Sgovio was 19 when he came to Moscow with his father, who the U.S. deported as a communist agitator in 1935. The Soviet government was delighted to have them. By day, they lectured Russian workers on the horrors of the American Depression. By night, Sgovio danced in the hotels with Lucy Flaxman, a young American who had been brought to Moscow by her parents.
But within two years, foreigners began to disappear. Among them was Sgovio's father.
Thomas Sgovio made several trips to the U.S. Embassy to ask for help in returning to America. Each time, he was told his case was being considered. On March 21, 1938, he asked again and was told to come back after lunch. Sgovio walked outside and was seized by three secret police agents. Soon, he was in a freight car with twelve other Americans, heading for a prison labor camp. After a year of work in the arctic mines, 10 of them were dead.
Sgovio's father, Joseph, spent 11 years in labor camps. His health broken, he died shortly after his release in 1948. Thomas Sgovio was freed after 16 years in the camps. He managed to return to America in 1960 when U.S.-Soviet relations warmed briefly.
He died in Arizona this summer, at age 81. But before his death, he examined his 91-page secret police file, sent to him by the AP.
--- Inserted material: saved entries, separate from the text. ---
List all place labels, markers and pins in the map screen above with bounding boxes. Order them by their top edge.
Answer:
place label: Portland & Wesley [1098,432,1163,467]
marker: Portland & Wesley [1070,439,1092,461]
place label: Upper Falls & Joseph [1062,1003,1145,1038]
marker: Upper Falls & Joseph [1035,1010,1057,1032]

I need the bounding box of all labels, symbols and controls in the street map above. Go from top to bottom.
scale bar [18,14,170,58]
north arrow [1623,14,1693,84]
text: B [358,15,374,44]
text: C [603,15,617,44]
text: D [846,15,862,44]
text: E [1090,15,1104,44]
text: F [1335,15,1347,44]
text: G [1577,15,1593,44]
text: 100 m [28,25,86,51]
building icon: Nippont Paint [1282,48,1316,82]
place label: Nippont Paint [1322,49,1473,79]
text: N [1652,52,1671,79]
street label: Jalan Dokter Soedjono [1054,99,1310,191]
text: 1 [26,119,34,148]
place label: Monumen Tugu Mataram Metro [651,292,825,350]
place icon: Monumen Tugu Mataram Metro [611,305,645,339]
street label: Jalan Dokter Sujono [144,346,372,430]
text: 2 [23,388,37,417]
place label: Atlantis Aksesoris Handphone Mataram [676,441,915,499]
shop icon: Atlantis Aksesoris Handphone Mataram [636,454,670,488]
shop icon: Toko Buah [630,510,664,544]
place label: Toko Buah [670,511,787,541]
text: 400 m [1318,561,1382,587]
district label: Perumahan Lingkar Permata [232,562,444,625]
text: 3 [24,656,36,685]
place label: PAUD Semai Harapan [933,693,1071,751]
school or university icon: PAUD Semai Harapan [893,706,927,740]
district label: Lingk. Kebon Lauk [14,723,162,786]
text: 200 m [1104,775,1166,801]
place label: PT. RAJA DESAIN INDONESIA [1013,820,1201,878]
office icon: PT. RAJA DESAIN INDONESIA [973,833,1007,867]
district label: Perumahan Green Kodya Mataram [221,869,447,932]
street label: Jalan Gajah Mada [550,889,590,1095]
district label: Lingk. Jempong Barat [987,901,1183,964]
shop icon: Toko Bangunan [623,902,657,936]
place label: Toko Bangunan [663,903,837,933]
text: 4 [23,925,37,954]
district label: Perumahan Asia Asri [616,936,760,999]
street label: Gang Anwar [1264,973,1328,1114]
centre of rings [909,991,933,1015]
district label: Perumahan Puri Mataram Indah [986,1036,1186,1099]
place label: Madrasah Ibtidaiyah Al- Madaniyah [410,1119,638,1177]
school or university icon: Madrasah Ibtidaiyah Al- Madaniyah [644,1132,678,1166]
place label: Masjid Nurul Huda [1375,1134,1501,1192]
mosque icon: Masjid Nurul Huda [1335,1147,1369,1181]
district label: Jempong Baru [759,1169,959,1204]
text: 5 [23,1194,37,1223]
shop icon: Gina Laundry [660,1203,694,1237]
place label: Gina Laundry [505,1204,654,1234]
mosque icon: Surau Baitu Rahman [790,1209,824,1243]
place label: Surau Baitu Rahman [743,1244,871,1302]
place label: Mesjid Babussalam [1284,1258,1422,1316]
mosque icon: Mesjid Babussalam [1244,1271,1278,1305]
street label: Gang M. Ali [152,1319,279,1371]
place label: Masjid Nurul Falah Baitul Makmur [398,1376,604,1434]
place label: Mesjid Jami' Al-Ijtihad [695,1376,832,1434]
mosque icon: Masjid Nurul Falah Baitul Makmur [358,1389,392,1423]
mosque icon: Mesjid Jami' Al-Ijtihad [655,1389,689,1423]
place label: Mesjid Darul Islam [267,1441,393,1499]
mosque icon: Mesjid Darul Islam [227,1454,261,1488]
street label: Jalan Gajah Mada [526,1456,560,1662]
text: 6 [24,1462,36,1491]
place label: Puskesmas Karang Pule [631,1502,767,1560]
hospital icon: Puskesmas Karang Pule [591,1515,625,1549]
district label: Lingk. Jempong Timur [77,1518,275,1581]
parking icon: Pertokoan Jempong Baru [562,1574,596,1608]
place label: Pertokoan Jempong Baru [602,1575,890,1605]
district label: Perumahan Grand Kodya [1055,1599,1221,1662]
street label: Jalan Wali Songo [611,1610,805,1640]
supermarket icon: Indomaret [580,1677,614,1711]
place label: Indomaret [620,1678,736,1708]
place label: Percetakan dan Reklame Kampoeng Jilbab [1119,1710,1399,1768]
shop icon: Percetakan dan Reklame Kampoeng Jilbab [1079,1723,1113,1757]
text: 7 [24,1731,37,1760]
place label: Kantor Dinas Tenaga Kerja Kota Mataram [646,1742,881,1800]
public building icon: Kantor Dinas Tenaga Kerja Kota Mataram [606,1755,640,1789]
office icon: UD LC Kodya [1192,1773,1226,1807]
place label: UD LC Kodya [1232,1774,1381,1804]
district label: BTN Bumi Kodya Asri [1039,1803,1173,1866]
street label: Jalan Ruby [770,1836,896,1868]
The first thing Sgovio wanted to know was what had happened to his girlfriend, Lucy. On page 80, he found out. She had been an informer for the secret police, regularly reporting on him and other Americans.
"Thomas slanderously swore that Soviet power wasn't based on the love of the people, but on terror instilled by fear of being arrested," she had said in one of her reports.
"She was not a very courageous person," Sgovio said sadly. "It was a frightening time for everyone."
Internal State Department memos show that the U.S. embassy in Moscow watched the arrests and sent reports to Washington.
George Kennan - later architect of the U.S. policy of "containment of Soviet communism, but then a Moscow embassy official - declined to be interviewed for this story, but answered some questions in writing. Asked about the arrests, Kennan, now 93, offered a legalistic reply:
"I can recall no instance in which any of them who, being there for open and legitimate purposes and with a proper Soviet visa on their American passports, was arrested, confined for any length of time, or executed by Soviet authorities."
However, in 1931, a few years before the U.S. established its embassy in Moscow, Kennan compiled a confidential list of 85 "individuals residing in Soviet Russia, reputed to be American citizens but communist sympathizers."
A note at the top of the list warns that some "might no longer be entitled to protection without the special approval of the Department."
Kennan did not reply to questions about the memo.